The government has called for the country to observe a minute of silence 2:11pm, exactly a week after the volcano erupted.

"A week on feels like it could be a month ago that this started," Reymer told Magic Talk's Steven McIvor. "So much has happened and every day there's a new chapter.

"I think a lot of people are looking forward to having this moment of silence; a moment to take stock."

8:36am - Australia's Foreign Minister Marise Payne will be in New Zealand from Monday until Wednesday.

"While in Wellington, I will meet with New Zealand Prime Minister Jacinda Ardern, and my counterpart, Deputy Prime Minister and Minister of Foreign Affairs, Winston Peters, to express our deep appreciation for the professional and quick response to the New Zealand emergency and medical services and the care they have provided to the Australian survivors of the eruption," Payne said in a statement on Sunday.

8:03am - The Ovation of the Seas Cruise Ship is now docked in Sydney, local media report.

Twenty-four people from the cruise ship went to the island last Monday.

Read more here.

7:58am - It's decision time for the specialist recovery team searching for the remaining two missing bodies on the island.

One of the two bodies is thought to be in the water, while a search on Sunday failed to find the other, which was believed to be on the island.

Newshub reporter Lisette Reymer says that's sparked a rethink on where to look.

"Whether they continue to head back out to the island to search on land for that one body; that's what they're nutting out now, or whether they're going to commit all their resources to the water search," she told Magic Talk's Steven McIvor.

7:54am - A hero pilot who rescued people in the immediate aftermath of the eruption says he may have to shut his business down.

Mark Law was one of the many selfless Kiwis who rushed to help dozens of people who were severely burned.

Law says Whakatane will be "greatly affected" by the eruption.

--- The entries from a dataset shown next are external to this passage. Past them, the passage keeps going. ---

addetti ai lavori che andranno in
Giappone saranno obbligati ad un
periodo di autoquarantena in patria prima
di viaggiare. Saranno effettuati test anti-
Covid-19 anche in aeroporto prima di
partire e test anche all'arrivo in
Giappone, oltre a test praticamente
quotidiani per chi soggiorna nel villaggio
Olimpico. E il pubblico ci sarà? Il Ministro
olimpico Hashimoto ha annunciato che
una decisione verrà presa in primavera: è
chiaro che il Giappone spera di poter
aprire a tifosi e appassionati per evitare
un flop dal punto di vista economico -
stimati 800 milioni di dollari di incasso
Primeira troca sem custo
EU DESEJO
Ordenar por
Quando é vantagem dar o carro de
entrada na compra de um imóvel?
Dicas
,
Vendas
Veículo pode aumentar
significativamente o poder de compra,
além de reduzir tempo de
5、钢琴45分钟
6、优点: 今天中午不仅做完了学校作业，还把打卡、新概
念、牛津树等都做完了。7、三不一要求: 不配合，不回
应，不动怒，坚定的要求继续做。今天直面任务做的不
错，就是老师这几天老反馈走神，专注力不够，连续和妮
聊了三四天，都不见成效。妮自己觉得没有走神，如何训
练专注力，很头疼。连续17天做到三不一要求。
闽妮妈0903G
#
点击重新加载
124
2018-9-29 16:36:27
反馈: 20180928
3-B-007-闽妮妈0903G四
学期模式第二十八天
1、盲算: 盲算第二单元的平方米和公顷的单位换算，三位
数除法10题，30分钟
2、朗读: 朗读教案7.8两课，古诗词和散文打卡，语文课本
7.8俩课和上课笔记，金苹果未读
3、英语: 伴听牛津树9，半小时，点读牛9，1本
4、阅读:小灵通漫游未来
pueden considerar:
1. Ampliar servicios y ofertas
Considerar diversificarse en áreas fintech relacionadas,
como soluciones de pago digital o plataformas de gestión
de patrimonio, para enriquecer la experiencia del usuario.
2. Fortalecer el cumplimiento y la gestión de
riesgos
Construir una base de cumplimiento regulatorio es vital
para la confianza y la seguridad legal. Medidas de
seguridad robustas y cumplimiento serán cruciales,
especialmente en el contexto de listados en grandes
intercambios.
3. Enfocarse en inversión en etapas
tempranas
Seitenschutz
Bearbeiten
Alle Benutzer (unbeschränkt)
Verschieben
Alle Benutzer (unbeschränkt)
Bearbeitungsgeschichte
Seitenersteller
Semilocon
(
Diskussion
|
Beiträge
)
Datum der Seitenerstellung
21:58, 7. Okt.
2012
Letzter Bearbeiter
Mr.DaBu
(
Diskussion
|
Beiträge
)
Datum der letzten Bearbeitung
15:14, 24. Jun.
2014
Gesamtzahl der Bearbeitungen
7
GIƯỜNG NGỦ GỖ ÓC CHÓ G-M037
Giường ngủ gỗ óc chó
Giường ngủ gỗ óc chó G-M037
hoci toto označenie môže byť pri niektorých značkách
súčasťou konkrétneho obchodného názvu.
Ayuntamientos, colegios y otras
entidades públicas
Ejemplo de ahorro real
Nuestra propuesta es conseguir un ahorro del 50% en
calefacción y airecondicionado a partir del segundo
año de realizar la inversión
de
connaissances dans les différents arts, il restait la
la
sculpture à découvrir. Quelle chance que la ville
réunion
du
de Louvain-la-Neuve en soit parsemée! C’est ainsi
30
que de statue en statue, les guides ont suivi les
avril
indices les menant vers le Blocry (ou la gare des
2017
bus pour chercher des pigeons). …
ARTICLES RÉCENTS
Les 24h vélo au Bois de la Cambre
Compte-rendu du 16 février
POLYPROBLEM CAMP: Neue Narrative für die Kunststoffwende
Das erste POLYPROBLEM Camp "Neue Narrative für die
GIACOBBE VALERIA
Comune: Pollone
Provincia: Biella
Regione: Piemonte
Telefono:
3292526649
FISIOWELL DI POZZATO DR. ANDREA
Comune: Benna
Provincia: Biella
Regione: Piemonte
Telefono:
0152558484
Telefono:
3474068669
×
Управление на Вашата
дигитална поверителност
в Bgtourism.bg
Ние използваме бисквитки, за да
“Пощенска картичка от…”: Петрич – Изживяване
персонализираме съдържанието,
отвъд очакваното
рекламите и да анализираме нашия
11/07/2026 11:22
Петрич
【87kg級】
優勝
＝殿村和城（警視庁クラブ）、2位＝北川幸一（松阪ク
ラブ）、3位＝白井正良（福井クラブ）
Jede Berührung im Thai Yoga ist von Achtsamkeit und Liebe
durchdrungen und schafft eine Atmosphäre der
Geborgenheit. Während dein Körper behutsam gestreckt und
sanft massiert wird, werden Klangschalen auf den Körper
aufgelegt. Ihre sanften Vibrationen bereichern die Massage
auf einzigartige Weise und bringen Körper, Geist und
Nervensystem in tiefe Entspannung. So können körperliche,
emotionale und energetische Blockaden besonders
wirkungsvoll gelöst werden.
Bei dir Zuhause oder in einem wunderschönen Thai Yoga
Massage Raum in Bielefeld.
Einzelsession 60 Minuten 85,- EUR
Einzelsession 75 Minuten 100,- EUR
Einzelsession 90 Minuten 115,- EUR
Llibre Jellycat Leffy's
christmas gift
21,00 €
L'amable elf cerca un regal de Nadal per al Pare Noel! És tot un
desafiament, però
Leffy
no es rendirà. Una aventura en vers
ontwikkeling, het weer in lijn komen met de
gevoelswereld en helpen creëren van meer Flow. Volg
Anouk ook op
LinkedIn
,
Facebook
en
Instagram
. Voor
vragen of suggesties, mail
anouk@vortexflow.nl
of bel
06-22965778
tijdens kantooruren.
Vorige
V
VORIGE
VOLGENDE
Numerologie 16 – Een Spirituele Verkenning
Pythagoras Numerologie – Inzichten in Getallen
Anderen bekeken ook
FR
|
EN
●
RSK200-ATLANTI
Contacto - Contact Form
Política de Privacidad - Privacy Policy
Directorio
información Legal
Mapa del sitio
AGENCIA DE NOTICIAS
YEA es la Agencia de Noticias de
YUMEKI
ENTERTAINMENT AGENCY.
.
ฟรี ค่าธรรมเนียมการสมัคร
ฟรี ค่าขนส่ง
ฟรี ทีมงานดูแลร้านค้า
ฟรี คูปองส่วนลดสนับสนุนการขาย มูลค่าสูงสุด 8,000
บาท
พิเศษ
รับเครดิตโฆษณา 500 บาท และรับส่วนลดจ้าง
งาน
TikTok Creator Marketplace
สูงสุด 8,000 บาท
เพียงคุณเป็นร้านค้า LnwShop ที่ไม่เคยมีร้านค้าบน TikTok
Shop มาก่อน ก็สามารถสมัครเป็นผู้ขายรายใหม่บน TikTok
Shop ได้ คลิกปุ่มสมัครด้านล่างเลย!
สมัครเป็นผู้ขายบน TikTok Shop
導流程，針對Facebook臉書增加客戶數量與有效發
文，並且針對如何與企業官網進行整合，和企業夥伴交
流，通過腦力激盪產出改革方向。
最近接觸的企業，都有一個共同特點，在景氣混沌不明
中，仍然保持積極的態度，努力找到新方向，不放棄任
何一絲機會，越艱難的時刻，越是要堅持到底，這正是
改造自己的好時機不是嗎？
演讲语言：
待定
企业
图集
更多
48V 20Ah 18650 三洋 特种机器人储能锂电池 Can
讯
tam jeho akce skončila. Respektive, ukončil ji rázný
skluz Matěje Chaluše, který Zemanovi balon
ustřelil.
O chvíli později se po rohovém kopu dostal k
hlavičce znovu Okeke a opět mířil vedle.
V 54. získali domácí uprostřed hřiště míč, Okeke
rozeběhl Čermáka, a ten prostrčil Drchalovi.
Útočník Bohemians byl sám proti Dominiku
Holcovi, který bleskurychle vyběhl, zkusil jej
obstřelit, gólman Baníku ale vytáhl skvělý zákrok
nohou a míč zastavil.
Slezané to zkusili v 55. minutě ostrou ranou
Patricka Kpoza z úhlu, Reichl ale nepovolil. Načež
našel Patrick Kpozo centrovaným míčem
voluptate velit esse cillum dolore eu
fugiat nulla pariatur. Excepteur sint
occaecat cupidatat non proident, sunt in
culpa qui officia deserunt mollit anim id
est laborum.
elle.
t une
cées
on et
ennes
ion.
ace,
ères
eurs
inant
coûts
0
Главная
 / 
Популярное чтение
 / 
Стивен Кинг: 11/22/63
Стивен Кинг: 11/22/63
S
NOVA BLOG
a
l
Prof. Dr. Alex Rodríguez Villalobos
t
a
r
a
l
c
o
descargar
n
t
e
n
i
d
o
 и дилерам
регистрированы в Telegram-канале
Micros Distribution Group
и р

"We're anticipating probably damn near shutting the doors. It's going to be devastating, we've been operating that part of our business for years," he told Reuters.

Read more here.

7:38am - Newshub's Lisette Reymer told Magic Talk's Steven McIvor White Island had been the pride and joy of Whakatane.

"It's something that had always been celebrated and now it's haunted, really, by this sadness."

7:31am - Whakatane Mayor Judy Turner told Newshub some people may have a delayed reaction to the tragedy.

"I think people need to know that it's not too late at any stage if they feel the need for some additional support."

7:30am - Newshub reporter Lisette Reymer says there's been some uncertainty where the second remaining body is.

One is believed to be in the water.

7:25am - Whakatane Mayor Judy Turner says the community is holding up well following the tragedy.

She paid tribute to Ngāti Awa for their role as tangata whenua in leading and caring for victim's families.

"That's been incredibly helpful, and has made quite a difference," Turner told Newshub.

"[It's] particularly appreciated by international media and international families who were affected."

7:12am - A minute's silence will be observed on Monday for the victims of the disaster.

Police on Sunday night released more names of those killed, including 13-year-old Matthew Hollander and 16-year-old Berend Hollander, both Australian residents from the US.